== What needs to be done ==
Please transcribe every line of the data below word for word, keeping each character and line break unchanged.

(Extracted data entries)
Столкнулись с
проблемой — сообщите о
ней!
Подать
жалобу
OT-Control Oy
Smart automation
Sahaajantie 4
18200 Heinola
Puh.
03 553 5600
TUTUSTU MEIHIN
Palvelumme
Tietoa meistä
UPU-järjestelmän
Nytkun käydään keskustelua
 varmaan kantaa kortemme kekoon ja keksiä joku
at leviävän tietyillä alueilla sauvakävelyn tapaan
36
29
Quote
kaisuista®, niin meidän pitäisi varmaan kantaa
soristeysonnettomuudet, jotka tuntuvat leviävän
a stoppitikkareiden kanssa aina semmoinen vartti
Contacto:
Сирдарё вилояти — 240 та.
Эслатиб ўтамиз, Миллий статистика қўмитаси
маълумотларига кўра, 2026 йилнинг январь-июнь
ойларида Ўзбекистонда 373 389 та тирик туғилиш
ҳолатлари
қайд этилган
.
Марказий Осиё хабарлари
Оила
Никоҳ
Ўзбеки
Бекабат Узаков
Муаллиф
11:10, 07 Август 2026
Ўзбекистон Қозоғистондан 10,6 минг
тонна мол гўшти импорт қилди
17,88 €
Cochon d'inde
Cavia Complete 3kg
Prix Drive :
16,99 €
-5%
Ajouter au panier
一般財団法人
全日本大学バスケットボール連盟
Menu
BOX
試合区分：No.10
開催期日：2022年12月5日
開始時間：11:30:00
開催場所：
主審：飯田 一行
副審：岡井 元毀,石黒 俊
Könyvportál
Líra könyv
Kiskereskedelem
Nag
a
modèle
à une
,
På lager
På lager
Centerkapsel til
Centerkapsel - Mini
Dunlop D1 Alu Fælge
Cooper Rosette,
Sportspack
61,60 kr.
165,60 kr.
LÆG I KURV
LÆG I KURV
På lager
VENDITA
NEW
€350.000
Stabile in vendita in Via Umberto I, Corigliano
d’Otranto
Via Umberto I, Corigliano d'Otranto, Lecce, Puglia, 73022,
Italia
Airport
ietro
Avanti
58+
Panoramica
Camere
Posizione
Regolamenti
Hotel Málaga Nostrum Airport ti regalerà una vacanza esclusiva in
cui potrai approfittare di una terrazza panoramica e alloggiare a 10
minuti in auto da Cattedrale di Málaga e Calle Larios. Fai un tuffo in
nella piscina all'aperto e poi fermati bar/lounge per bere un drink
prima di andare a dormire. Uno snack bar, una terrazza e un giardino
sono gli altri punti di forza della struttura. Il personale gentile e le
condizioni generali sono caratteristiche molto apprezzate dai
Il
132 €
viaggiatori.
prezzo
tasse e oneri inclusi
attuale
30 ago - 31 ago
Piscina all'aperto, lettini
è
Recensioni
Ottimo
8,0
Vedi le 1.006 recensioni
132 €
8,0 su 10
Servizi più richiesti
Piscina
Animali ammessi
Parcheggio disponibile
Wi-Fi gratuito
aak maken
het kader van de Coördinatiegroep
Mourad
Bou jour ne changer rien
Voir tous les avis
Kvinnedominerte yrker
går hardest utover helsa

== Exercise result ==
Столкнулись с
проблемой — сообщите о
ней!
Подать
жалобу
OT-Control Oy
Smart automation
Sahaajantie 4
18200 Heinola
Puh.
03 553 5600
TUTUSTU MEIHIN
Palvelumme
Tietoa meistä
UPU-järjestelmän
Nytkun käydään keskustelua
 varmaan kantaa kortemme kekoon ja keksiä joku
at leviävän tietyillä alueilla sauvakävelyn tapaan
36
29
Quote
kaisuista®, niin meidän pitäisi varmaan kantaa
soristeysonnettomuudet, jotka tuntuvat leviävän
a stoppitikkareiden kanssa aina semmoinen vartti
Contacto:
Сирдарё вилояти — 240 та.
Эслатиб ўтамиз, Миллий статистика қўмитаси
маълумотларига кўра, 2026 йилнинг январь-июнь
ойларида Ўзбекистонда 373 389 та тирик туғилиш
ҳолатлари
қайд этилган
.
Марказий Осиё хабарлари
Оила
Никоҳ
Ўзбеки
Бекабат Узаков
Муаллиф
11:10, 07 Август 2026
Ўзбекистон Қозоғистондан 10,6 минг
тонна мол гўшти импорт қилди
17,88 €
Cochon d'inde
Cavia Complete 3kg
Prix Drive :
16,99 €
-5%
Ajouter au panier
一般財団法人
全日本大学バスケットボール連盟
Menu
BOX
試合区分：No.10
開催期日：2022年12月5日
開始時間：11:30:00
開催場所：
主審：飯田 一行
副審：岡井 元毀,石黒 俊
Könyvportál
Líra könyv
Kiskereskedelem
Nag
a
modèle
à une
,
På lager
På lager
Centerkapsel til
Centerkapsel - Mini
Dunlop D1 Alu Fælge
Cooper Rosette,
Sportspack
61,60 kr.
165,60 kr.
LÆG I KURV
LÆG I KURV
På lager
VENDITA
NEW
€350.000
Stabile in vendita in Via Umberto I, Corigliano
d’Otranto
Via Umberto I, Corigliano d'Otranto, Lecce, Puglia, 73022,
Italia
Airport
ietro
Avanti
58+
Panoramica
Camere
Posizione
Regolamenti
Hotel Málaga Nostrum Airport ti regalerà una vacanza esclusiva in
cui potrai approfittare di una terrazza panoramica e alloggiare a 10
minuti in auto da Cattedrale di Málaga e Calle Larios. Fai un tuffo in
nella piscina all'aperto e poi fermati bar/lounge per bere un drink
prima di andare a dormire. Uno snack bar, una terrazza e un giardino
sono gli altri punti di forza della struttura. Il personale gentile e le
condizioni generali sono caratteristiche molto apprezzate dai
Il
132 €
viaggiatori.
prezzo
tasse e oneri inclusi
attuale
30 ago - 31 ago
Piscina all'aperto, lettini
è
Recensioni
Ottimo
8,0
Vedi le 1.006 recensioni
132 €
8,0 su 10
Servizi più richiesti
Piscina
Animali ammessi
Parcheggio disponibile
Wi-Fi gratuito
aak maken
het kader van de Coördinatiegroep
Mourad
Bou jour ne changer rien
Voir tous les avis
Kvinnedominerte yrker
går hardest utover helsa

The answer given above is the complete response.